In his 1978 film Fingers, his protagonist, played by Harvey Keitel, was a would-be concert pianist who sidelined as a strong-arm man for his gangster father. It was high art and primitive violence in one package.
His last dramatic feature was Two Girls and a Guy, a 1998 film detailing the grueling let's-talk-about-our-relationship repercussions that arise when an actor (Robert Downey Jr.) gets an unexpected visit from both his girlfriends, who have just been made aware of each other's existence.
Set in New York, Toback's new film Black and White mixes it up big time as he explores the tensions that arise between affluent, uptown white teens and their friends in Harlem.
Toback begins the proceedings with a Central Park menage-a-trois as ganglord Rich Bower (Power of rap outfit Wu Tang Clan) enjoys the attention of the hip-hop loving Charlie (singer Bijou Phillips) and another girlfriend.

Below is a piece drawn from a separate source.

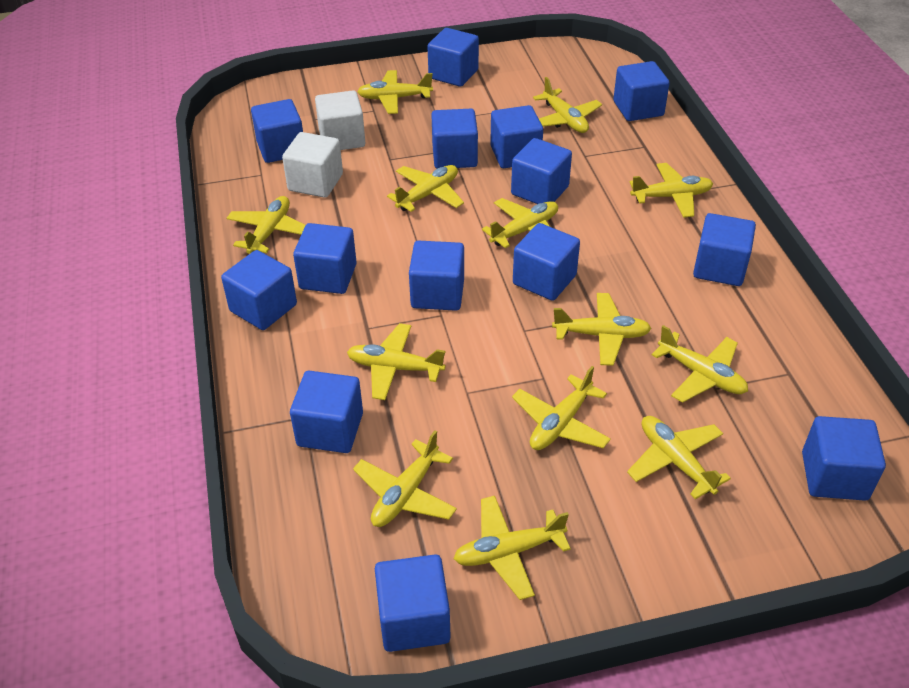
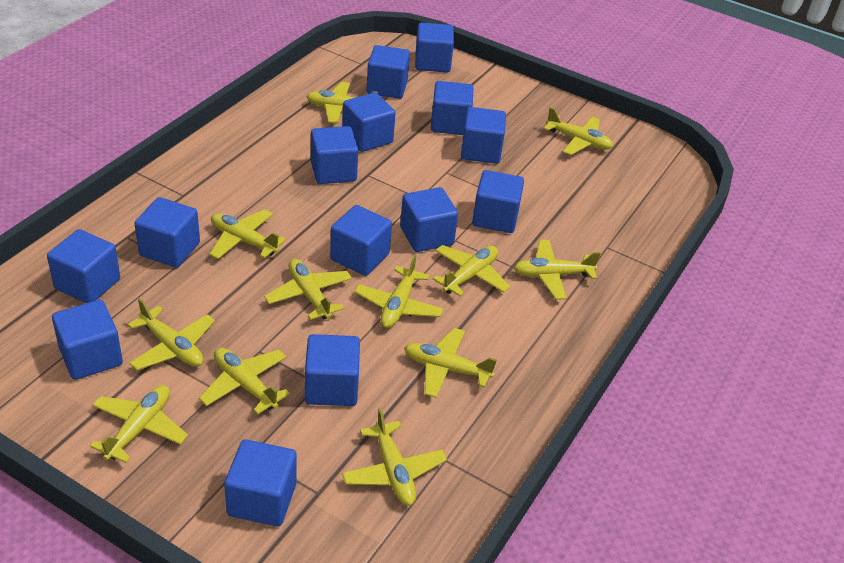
white cube: 2 -> 0
yellow plane: 13 -> 12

Charlie next shows up at the dinner table of her affluent family to tell her dad she's been at the "libary." Charlie affects a Li'l Kim inflection when she talks. Dad, a whitebread Wall Street type, just doesn't get it.
From here, Toback's camera pinballs all over New York. Here are Charlie and her white, hip-hop-loving friends, who are being filmed by dilettante documentary-maker Sam Donager (Brooke Shields) and her transparently gay husband Terry (Robert Downey Jr.). Here is Rich's crew, which includes his mentor, boxer Mike Tyson (played by Tyson), and a boyhood friend, college basketball player Dean (played by Alan Houston of the New York Knicks).
Rich and Dean are friends, but in a twist on the Othello dynamic, it's a conniving Desdemona who comes between them. She is Greta (Claudia Schiffer), a grad student who betrays one lover to gain another after Dean is compromised by a grimy gambler (Ben Stiller) after throwing a basketball game.
This latter plot twist feels terribly contrived and out of place in an otherwise free-form, floating narrative.
Still, the film survives it simply because there is an invigorating energy to those face-off scenes, most notably when a starstruck Terry dares to come on to Tyson. Bad idea.
Toback approaches Tyson with respect bordering on awe, much the same way he approached football legend Jim Brown in Fingers. He credits Tyson with intelligence, and for his efforts, he gets the boxer to clarify the way things are in the gangsta realm with the clarity of the most articulate rapper.
Ultimately though, Black and White is a savvy response to the rainbow-collective ideals of the '60s, in which we imagined how all races learned to live in harmony, yadda yadda yadda. Sure, we see how hip-hop culture crosses racial boundaries. But we also see a white kid kill a black man, not out of racial hatred but because the white kid wants to be black and prove his worth to his black friends.
Employing savage ironies like these, Toback shows harmony is still a long way off.